--- START ---
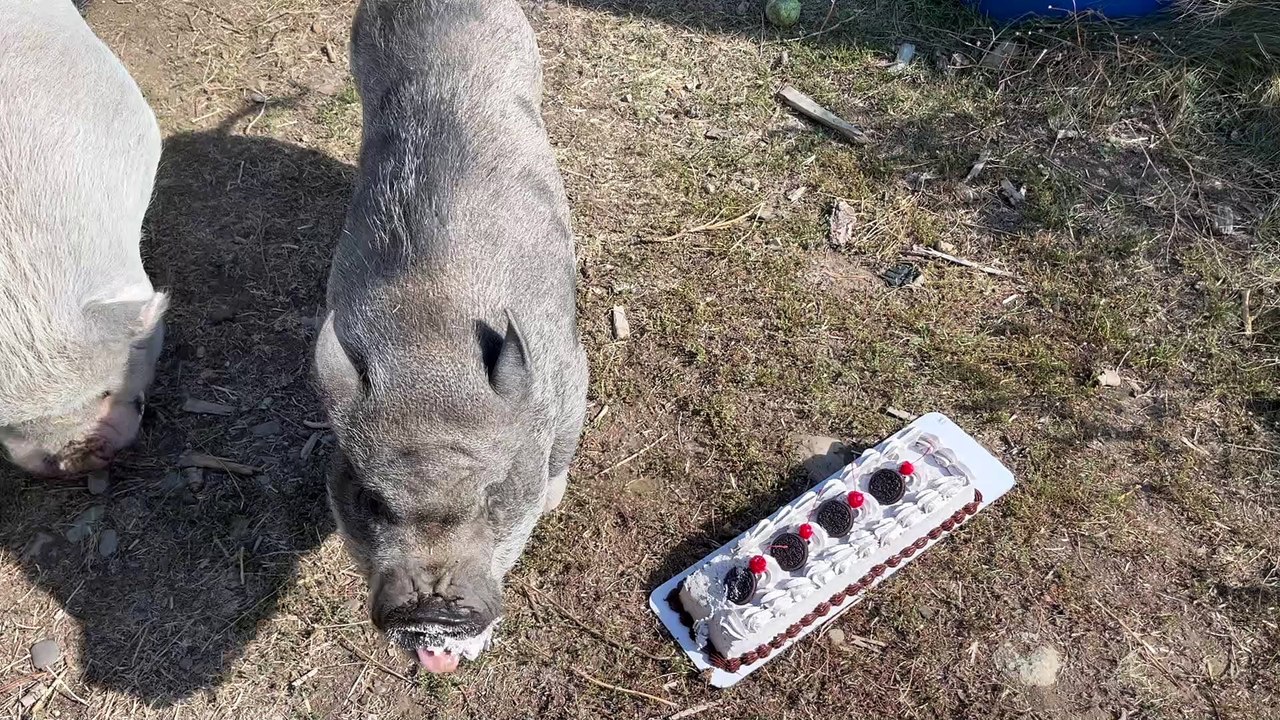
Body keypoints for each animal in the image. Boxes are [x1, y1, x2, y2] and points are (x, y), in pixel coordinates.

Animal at [312, 0, 588, 674]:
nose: (430, 610)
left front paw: (550, 501)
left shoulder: (572, 368)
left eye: (493, 496)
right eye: (371, 500)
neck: (431, 343)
--- END ---
▶ **Activity**:
Every entry above is to be set down exactly; the pictures are to be left out.

▶ **Response area**:
Body keypoints for each animal in the image. Boxes are [x1, y1, x2, y2] and points are (x, y), in pixel coordinates.

Animal at [312, 0, 588, 674]:
nose: (430, 610)
left front paw: (550, 501)
left shoulder: (572, 368)
left eye: (493, 496)
right eye: (371, 500)
neck: (431, 343)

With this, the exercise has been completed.